The Boston Globe

Gerald Nagler, 92; human rights activist

- By Brian Murphy

Gerald Nagler, a prominent human rights activist who made risky Cold War forays into the Soviet Union and Eastern Europe to lend support to dissidents including Nobel laureate Andrei Sakharov and future Czech president Vaclav Havel, died July 23 at his home in Stockholm. He was 92.

His death was announced by the Stockholm-based Civil Rights Defenders, the successor to the Swedish Helsinki Committee for Human Rights, which Mr. Nagler founded in 1982. No cause of death was given.

His influence on internatio­nal human rights efforts and priorities spanned more than four decades, from documentin­g the struggles of opposition groups during the Iron Curtain era to fighting antisemiti­sm amid a rise in nativist and extreme-right political forces in recent years.

During the Balkan wars in the 1990s, as Yugoslavia splintered, Mr. Nagler worked to aid civil society groups and independen­t media across ethnic and religious divides, including the Belgrade-based B92 radio, which challenged propaganda spread by Yugoslav leader Slobodan Milosevic and his Serbian allies targeting Bosnian Muslims and others.

Mr. Nagler said he remained “very optimistic” even as political opposition and free expression were severely threatened in places including Vladimir Putin’s Russia and Recep Tayyip Erdogan’s Turkey. What encouraged him, he said, was the internatio­nal outcry: “Human rights today is on everyone’s agenda.”

Mr. Nagler’s entry into rights activism began with an unexpected request in 1977. Morton Narrowe, a US-born rabbi and leader of Stockholm’s Jewish community, suggested that his friend seek a visa to visit Soviet Jews known as refuseniks who were seeking to reach the West.

Narrowe thought Mr. Nagler was the perfect fit for a factfindin­g trip and to open channels with Moscow’s Jewish community. Working in his family’s optical equipment company, he had no experience in internatio­nal politics or human rights campaigns. The rabbi guessed that Mr. Nagler wouldn’t raise much attention from the KGB and other Soviet minders.

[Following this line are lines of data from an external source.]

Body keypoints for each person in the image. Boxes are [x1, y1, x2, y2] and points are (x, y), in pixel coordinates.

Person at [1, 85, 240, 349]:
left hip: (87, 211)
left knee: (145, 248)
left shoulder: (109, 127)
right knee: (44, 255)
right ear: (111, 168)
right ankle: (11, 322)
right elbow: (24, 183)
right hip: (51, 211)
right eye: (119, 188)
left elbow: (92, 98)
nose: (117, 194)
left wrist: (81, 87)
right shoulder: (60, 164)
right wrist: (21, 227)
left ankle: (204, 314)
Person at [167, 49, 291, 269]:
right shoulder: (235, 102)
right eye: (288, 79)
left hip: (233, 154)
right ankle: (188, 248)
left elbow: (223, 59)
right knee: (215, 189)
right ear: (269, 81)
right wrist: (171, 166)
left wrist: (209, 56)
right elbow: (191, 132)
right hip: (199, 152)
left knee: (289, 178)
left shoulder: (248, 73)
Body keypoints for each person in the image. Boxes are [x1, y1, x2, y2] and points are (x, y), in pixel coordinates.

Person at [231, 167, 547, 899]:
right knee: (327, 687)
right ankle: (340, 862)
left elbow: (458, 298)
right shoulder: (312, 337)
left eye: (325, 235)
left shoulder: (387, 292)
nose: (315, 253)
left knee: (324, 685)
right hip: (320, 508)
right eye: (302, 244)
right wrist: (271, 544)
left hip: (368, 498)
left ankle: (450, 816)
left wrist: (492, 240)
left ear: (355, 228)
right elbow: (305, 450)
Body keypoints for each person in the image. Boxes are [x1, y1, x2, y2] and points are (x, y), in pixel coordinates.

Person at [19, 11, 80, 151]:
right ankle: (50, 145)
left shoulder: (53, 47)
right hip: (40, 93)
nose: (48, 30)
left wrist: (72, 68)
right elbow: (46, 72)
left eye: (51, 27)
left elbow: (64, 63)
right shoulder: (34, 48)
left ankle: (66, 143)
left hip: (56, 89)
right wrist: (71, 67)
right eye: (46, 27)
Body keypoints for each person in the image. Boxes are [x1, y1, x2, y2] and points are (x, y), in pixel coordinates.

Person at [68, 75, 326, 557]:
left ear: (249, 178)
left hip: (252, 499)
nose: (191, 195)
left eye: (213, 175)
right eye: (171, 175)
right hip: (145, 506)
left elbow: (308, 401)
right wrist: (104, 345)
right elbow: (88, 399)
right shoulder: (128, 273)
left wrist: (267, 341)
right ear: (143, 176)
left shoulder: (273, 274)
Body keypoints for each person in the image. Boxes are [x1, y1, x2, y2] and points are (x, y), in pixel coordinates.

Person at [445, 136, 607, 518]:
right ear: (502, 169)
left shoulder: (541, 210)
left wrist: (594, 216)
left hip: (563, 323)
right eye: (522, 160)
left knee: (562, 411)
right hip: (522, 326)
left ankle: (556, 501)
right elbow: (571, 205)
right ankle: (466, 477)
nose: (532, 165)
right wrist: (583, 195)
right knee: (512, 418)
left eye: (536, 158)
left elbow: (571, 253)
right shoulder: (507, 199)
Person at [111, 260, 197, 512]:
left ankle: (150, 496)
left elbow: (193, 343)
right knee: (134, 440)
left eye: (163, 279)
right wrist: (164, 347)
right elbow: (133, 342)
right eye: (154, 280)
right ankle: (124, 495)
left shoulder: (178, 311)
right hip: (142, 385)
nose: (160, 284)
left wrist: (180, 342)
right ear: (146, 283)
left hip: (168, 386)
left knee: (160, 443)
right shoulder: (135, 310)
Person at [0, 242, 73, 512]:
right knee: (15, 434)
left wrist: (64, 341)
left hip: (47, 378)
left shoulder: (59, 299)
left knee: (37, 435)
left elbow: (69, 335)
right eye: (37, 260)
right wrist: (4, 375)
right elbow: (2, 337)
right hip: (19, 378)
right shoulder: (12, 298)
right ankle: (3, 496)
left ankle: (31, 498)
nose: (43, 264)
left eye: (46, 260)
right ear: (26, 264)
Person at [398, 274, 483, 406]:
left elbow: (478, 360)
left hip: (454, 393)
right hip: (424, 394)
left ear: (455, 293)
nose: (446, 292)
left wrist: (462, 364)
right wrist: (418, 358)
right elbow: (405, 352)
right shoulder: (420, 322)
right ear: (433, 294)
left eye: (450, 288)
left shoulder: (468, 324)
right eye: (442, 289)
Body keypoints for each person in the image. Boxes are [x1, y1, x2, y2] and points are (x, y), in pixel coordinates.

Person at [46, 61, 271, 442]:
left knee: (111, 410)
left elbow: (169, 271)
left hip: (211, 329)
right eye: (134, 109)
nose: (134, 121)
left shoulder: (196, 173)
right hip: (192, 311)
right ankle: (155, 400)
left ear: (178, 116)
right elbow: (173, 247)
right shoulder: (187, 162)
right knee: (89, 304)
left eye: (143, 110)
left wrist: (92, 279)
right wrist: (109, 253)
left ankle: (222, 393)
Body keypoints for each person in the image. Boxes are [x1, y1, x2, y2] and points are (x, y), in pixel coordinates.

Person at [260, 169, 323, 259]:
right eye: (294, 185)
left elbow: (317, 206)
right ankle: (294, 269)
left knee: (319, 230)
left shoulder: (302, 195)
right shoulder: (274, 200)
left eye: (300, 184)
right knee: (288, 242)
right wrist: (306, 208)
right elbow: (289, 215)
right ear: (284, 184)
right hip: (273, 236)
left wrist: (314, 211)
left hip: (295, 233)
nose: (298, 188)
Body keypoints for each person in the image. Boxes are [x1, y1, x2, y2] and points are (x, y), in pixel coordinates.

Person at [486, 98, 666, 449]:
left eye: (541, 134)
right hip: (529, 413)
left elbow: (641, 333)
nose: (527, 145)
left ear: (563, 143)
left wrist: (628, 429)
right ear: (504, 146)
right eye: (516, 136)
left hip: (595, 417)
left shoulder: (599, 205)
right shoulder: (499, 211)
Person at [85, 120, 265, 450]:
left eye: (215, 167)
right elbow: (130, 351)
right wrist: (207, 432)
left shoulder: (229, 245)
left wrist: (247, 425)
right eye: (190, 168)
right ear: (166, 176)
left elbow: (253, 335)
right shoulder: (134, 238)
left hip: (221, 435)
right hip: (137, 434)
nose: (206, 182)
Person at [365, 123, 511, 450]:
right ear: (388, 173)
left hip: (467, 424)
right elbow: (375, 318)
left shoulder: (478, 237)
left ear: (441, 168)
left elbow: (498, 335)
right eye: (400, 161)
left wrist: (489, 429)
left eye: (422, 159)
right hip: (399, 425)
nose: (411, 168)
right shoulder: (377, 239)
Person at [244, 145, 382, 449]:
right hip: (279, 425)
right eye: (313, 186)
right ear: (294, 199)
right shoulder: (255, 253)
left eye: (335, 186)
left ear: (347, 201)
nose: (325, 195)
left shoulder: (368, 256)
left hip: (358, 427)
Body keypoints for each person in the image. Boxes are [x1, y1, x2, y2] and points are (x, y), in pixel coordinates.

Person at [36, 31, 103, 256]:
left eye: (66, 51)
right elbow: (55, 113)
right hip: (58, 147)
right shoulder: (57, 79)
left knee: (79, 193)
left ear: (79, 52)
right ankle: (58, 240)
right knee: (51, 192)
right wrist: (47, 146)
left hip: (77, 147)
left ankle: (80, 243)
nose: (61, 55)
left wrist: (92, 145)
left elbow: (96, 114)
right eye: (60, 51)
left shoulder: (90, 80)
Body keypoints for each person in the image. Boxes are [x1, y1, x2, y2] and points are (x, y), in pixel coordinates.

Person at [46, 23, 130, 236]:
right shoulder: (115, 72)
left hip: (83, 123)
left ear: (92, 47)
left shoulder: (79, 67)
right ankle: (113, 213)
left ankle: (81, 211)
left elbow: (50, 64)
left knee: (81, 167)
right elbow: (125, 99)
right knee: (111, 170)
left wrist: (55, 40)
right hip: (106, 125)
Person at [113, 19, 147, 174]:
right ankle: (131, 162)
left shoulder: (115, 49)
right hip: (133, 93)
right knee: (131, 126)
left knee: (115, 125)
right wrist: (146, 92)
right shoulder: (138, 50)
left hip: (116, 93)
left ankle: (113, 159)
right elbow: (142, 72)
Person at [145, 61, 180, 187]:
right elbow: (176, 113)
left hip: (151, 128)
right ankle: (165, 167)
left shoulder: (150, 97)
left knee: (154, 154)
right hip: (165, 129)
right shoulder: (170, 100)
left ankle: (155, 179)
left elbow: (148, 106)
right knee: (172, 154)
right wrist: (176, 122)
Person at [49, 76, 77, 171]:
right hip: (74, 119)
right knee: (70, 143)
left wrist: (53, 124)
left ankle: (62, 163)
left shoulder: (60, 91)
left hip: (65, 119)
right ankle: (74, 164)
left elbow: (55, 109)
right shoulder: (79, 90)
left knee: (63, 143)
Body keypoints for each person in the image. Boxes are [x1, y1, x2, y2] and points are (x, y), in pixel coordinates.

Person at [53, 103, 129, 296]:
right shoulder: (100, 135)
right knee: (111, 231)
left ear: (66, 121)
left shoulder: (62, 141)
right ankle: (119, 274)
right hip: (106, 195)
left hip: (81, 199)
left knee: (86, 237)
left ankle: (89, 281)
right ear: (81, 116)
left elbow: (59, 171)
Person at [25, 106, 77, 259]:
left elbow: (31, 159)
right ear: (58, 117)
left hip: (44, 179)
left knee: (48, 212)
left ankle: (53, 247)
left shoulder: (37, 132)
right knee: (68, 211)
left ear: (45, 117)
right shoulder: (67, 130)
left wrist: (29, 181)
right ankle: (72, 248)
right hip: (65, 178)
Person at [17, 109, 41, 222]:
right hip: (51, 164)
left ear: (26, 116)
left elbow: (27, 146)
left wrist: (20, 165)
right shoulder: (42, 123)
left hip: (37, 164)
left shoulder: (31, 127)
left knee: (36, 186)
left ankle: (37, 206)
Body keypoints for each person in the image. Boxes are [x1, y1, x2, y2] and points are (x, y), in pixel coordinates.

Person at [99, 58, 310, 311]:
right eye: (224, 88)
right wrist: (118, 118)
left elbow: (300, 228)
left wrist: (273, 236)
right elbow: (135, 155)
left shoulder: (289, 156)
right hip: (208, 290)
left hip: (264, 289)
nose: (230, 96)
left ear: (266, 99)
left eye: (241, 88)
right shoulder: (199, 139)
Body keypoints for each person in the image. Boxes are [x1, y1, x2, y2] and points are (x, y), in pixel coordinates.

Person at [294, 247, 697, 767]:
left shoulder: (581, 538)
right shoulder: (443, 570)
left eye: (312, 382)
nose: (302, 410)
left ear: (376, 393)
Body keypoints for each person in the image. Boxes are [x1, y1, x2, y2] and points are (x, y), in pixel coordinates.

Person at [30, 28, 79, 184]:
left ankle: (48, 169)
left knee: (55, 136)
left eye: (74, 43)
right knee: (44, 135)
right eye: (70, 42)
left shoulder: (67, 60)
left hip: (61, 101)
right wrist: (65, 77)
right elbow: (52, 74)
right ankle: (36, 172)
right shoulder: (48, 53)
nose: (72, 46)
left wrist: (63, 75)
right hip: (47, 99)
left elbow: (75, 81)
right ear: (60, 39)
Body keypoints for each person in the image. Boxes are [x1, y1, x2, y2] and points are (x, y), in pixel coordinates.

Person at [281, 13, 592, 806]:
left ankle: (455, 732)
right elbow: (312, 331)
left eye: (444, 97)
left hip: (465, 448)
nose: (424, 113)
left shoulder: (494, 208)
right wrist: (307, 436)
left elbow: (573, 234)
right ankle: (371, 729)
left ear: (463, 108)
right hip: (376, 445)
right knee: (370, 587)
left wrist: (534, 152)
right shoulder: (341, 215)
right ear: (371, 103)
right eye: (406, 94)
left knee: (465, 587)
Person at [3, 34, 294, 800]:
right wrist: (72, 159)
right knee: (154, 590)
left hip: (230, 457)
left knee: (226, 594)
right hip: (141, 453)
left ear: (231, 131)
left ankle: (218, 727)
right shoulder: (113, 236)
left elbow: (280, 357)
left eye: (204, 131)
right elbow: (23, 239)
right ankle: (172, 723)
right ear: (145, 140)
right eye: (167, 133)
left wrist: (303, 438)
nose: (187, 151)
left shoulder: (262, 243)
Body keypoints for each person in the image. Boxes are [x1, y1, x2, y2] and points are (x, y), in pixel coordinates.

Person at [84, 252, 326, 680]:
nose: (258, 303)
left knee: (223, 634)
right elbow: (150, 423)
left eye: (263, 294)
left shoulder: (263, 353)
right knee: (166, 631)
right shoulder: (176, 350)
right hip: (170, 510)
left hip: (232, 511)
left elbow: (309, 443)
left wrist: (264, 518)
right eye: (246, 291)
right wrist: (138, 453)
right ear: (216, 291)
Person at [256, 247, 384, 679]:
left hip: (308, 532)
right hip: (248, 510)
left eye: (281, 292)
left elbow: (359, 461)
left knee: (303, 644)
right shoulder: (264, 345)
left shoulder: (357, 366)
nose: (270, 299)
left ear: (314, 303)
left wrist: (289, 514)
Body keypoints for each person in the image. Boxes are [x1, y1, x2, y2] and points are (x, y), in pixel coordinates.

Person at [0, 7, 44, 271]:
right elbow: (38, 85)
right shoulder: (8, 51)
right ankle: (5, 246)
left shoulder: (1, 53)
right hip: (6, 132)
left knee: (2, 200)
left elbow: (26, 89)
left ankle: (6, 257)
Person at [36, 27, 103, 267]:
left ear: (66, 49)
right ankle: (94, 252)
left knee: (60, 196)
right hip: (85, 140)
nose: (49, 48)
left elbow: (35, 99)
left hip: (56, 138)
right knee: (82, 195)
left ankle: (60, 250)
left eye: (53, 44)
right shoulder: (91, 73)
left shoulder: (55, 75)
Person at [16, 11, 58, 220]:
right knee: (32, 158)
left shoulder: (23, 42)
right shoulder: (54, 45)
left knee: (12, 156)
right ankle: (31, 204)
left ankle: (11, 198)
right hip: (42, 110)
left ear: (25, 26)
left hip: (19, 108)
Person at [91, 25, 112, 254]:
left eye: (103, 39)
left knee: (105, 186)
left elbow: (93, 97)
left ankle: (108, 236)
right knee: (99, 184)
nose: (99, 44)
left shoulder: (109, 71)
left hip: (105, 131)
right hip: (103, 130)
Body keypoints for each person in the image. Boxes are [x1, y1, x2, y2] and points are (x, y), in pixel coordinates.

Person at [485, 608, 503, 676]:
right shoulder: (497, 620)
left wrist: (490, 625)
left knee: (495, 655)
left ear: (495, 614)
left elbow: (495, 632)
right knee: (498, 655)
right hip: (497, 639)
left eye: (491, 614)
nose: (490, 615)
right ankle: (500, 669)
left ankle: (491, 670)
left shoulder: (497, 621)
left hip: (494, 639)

“I didn’t think that was a good idea, because I don’t speak Russian, I don’t speak Hebrew, I hardly understand Yiddish. So I said, ‘This is not my thing,’ " Mr. Nagler recalled in a 2002 interview. “But [Narrowe] said, ‘I think you should go and look.’ "

During the trip, Mr. Nagler was able to avoid any major brushes with authoritie­s while meeting with activists, including Sakharov, winner of the 1975 Nobel Peace Prize, and his wife, Yelena Bonner. Mr. Nagler would remain among Sakharov’s closest contacts in the West.

“You learn so much about courage, ethics, and morals,” he later said.

In 1982, Mr. Nagler left the business world to establish the Swedish Helsinki Committee. It began as an idea at a kitchen table with his wife, Monica Nagler Wittgenste­in, a Swedish journalist and authority on German literature. The group’s name refers to the Helsinki Final Act, a 1975 accord signed by 35 nations, including the United States and the Soviet Union, that set out broad principles on issues including press freedoms, scientific cooperatio­n, and human rights.

“We had no budget, we had no staff, we had no office,” said Mr. Nagler in a 2020 video produced by Civil Rights Defenders. “But we had a mission.”

Hans Gerald Nagler was born Dec. 10, 1929, in Vienna, the son of a Jewish shopkeeper who moved the family to Stockholm in 1931 amid growing antisemiti­sm during the interwar years.

He leaves his wife of 65 years and three children: Pamela and Camilla, both of Stockholm, and Nicholas of New York.